On one hand electronic claim disbursements are a very good thing. Dental practices get paid much faster. On the other hand the quick turnaround can make you think the insurance claim was approved and all is well. Think again.
Dentists and their teams are often surprised when insurance companies follow up after claims have been paid, requesting documentation to substantiate the services provided. If your documentation is inadequate and the reasons for treatment are unclear, you can expect the insurance company to issue a post-payment refund request. Or in some cases the insurance company may pull the refund out of a future disbursement.
To prepare for unexpected insurance inquiries, make sure you thoroughly document from the start. This will require you and your entire dental team to understand what is needed for every diagnosis. Here are some points to consider.
First, insurance reviewers want to see what you see via x-rays and intra-oral photos. Intra-oral photos are especially helpful when x-rays do not clearly show the issue.

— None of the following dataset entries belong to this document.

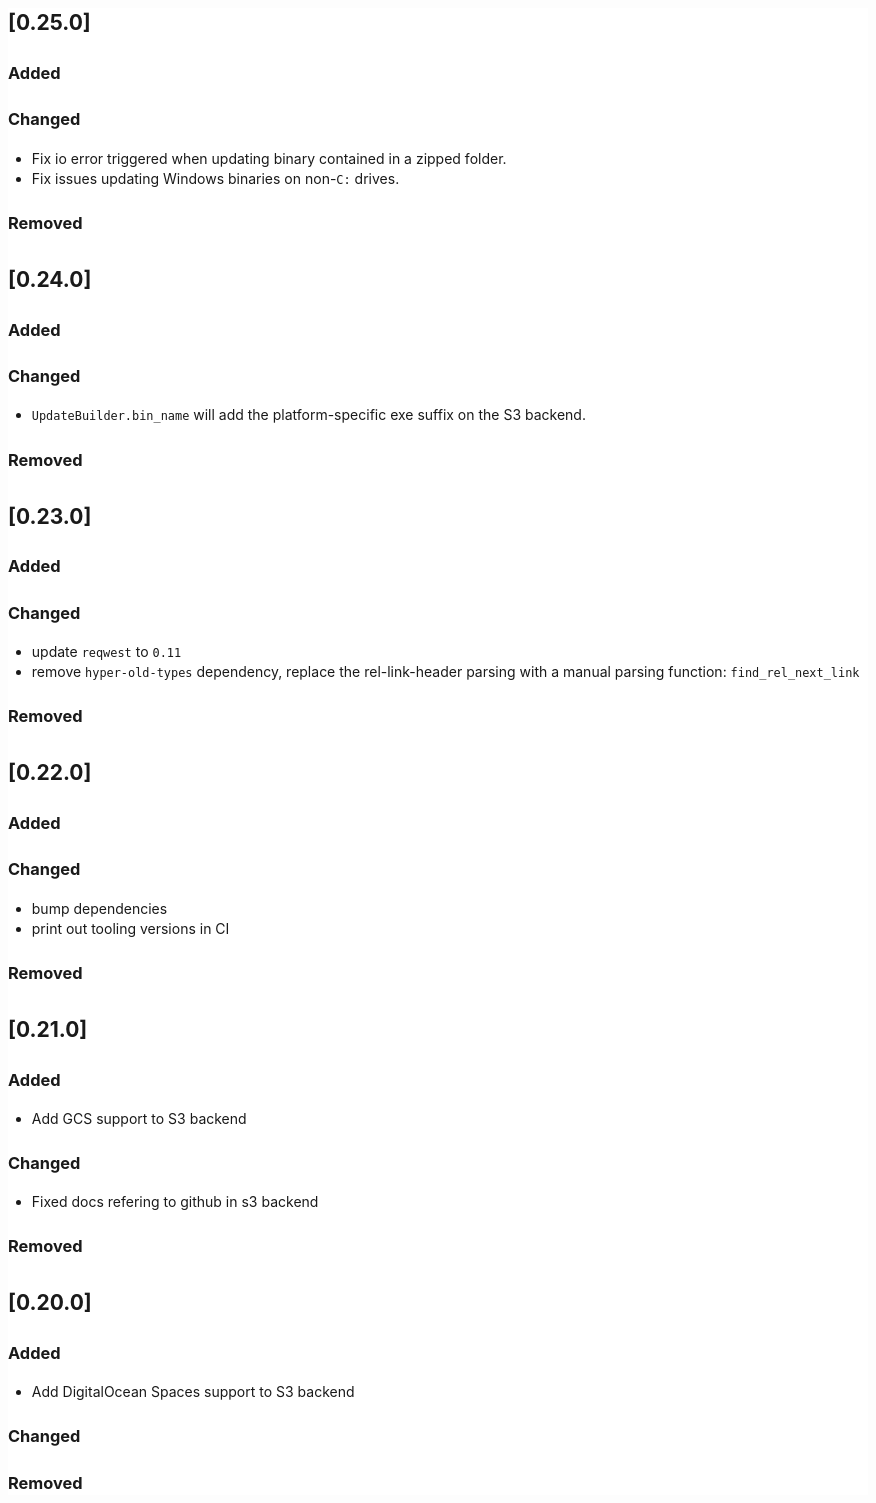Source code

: ## [0.25.0]
### Added
### Changed
- Fix io error triggered when updating binary contained in a zipped folder.
- Fix issues updating Windows binaries on non-`C:` drives.
### Removed

## [0.24.0]
### Added
### Changed
- `UpdateBuilder.bin_name` will add the platform-specific exe suffix on the S3 backend.
### Removed

## [0.23.0]
### Added
### Changed
- update `reqwest` to `0.11`
- remove `hyper-old-types` dependency, replace the rel-link-header parsing
  with a manual parsing function: `find_rel_next_link`
### Removed

## [0.22.0]
### Added
### Changed
- bump dependencies
- print out tooling versions in CI
### Removed

## [0.21.0]
### Added
- Add GCS support to S3 backend
### Changed
- Fixed docs refering to github in s3 backend
### Removed

## [0.20.0]
### Added
- Add DigitalOcean Spaces support to S3 backend
### Changed
### Removed
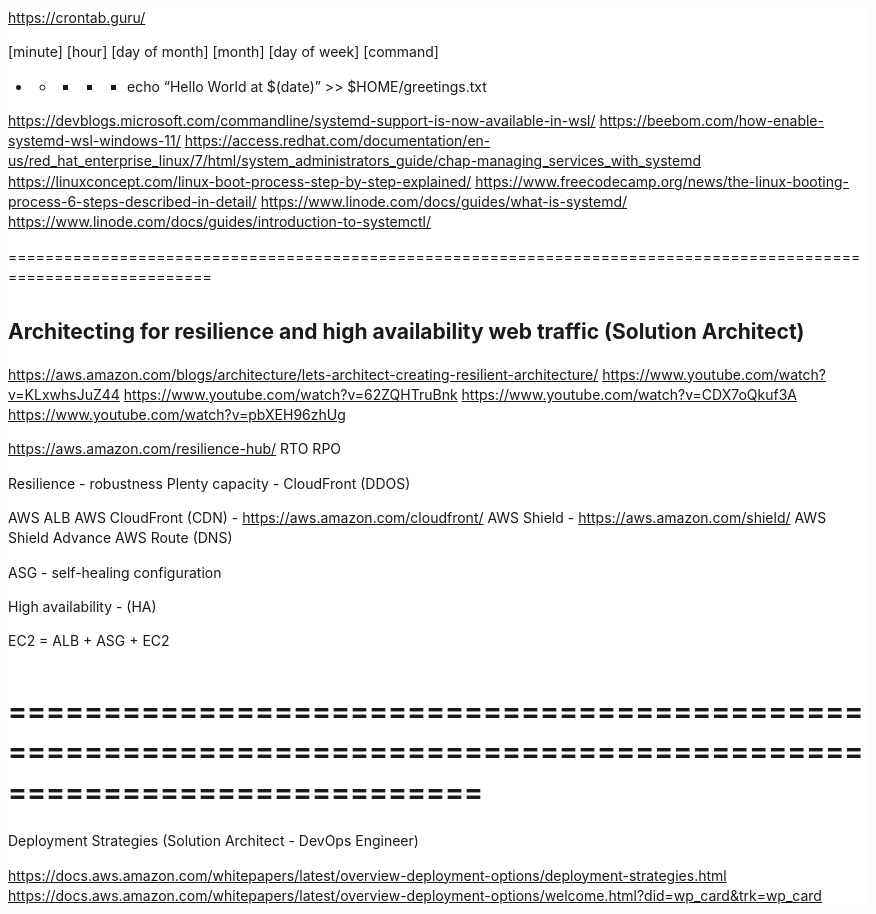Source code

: 
https://crontab.guru/

[minute] [hour] [day of month] [month] [day of week] [command]
* * * * * echo “Hello World at $(date)” >> $HOME/greetings.txt




https://devblogs.microsoft.com/commandline/systemd-support-is-now-available-in-wsl/
https://beebom.com/how-enable-systemd-wsl-windows-11/
https://access.redhat.com/documentation/en-us/red_hat_enterprise_linux/7/html/system_administrators_guide/chap-managing_services_with_systemd
https://linuxconcept.com/linux-boot-process-step-by-step-explained/
https://www.freecodecamp.org/news/the-linux-booting-process-6-steps-described-in-detail/
https://www.linode.com/docs/guides/what-is-systemd/
https://www.linode.com/docs/guides/introduction-to-systemctl/

==================================================================================================================


Architecting for resilience and high availability web traffic (Solution Architect)
----------------------------------------------------------------------------------
https://aws.amazon.com/blogs/architecture/lets-architect-creating-resilient-architecture/
https://www.youtube.com/watch?v=KLxwhsJuZ44
https://www.youtube.com/watch?v=62ZQHTruBnk
https://www.youtube.com/watch?v=CDX7oQkuf3A
https://www.youtube.com/watch?v=pbXEH96zhUg

https://aws.amazon.com/resilience-hub/
RTO
RPO



Resilience - robustness
Plenty capacity  - CloudFront (DDOS)

AWS ALB
AWS CloudFront (CDN) - https://aws.amazon.com/cloudfront/
AWS Shield - https://aws.amazon.com/shield/
AWS Shield Advance
AWS Route (DNS)

ASG - self-healing configuration

High availability -  (HA) 

EC2 = ALB + ASG + EC2

===================================================================================================================
===================================================================================================================

Deployment Strategies  (Solution Architect - DevOps Engineer)

https://docs.aws.amazon.com/whitepapers/latest/overview-deployment-options/deployment-strategies.html
https://docs.aws.amazon.com/whitepapers/latest/overview-deployment-options/welcome.html?did=wp_card&trk=wp_card
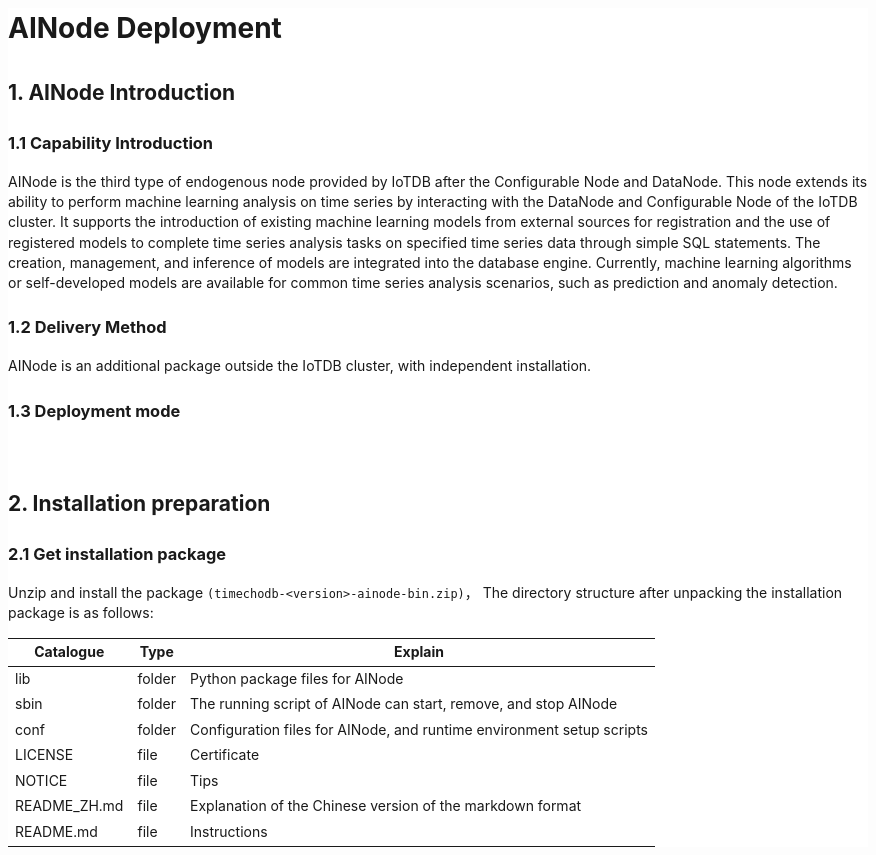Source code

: 
# AINode Deployment

## 1. AINode Introduction

### 1.1 Capability Introduction

 AINode is the third type of endogenous node provided by IoTDB after the Configurable Node and DataNode. This node extends its ability to perform machine learning analysis on time series by interacting with the DataNode and Configurable Node of the IoTDB cluster. It supports the introduction of existing machine learning models from external sources for registration and the use of registered models to complete time series analysis tasks on specified time series data through simple SQL statements. The creation, management, and inference of models are integrated into the database engine. Currently, machine learning algorithms or self-developed models are available for common time series analysis scenarios, such as prediction and anomaly detection.

### 1.2 Delivery Method
 AINode is an additional package outside the IoTDB cluster, with independent installation.

### 1.3 Deployment mode
<div >
    <img src="/img/AINodeDeployment1.png" alt="" style="width: 45%;"/>
    <img src="/img/AINodeDeployment2.png" alt="" style="width: 45%;"/>
</div>

## 2. Installation preparation

### 2.1 Get installation package

 Unzip and install the package
 `(timechodb-<version>-ainode-bin.zip)`， The directory structure after unpacking the installation package is as follows:

| **Catalogue**  | **Type** | **Explain**                                                           |
| ----------- | -------- |-----------------------------------------------------------------------|
| lib         | folder   | Python package files for AINode                                       |
| sbin        | folder   | The running script of AINode can start, remove, and stop AINode       |
| conf        | folder   | Configuration files for AINode, and runtime environment setup scripts |
| LICENSE     | file     | Certificate                                                           |
| NOTICE      | file     | Tips                                                                  |
| README_ZH.md | file     | Explanation of the Chinese version of the markdown format             |
| README.md   | file     | Instructions                                                          |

Secondly, reviewers want to know why treatment was rendered. This means your chart notes need to substantiate everything from recall intervals to the need for a crown. Some insurance companies are even questioning the frequency of x-rays.
Finally, you will often need to provide a narrative with the claim. The current issue of Insurance Solutions Newsletter provides excellent examples of sample narratives, which can also help fine-tune your charting.
When the entire team understands what constitutes effective documentation, everyone can help put the chart in order for each diagnosis. And you can work together to streamline your system, making the process as efficient as possible.
In the end there is no substitute for documentation, especially since insurance companies are closely watching the claims that they pay.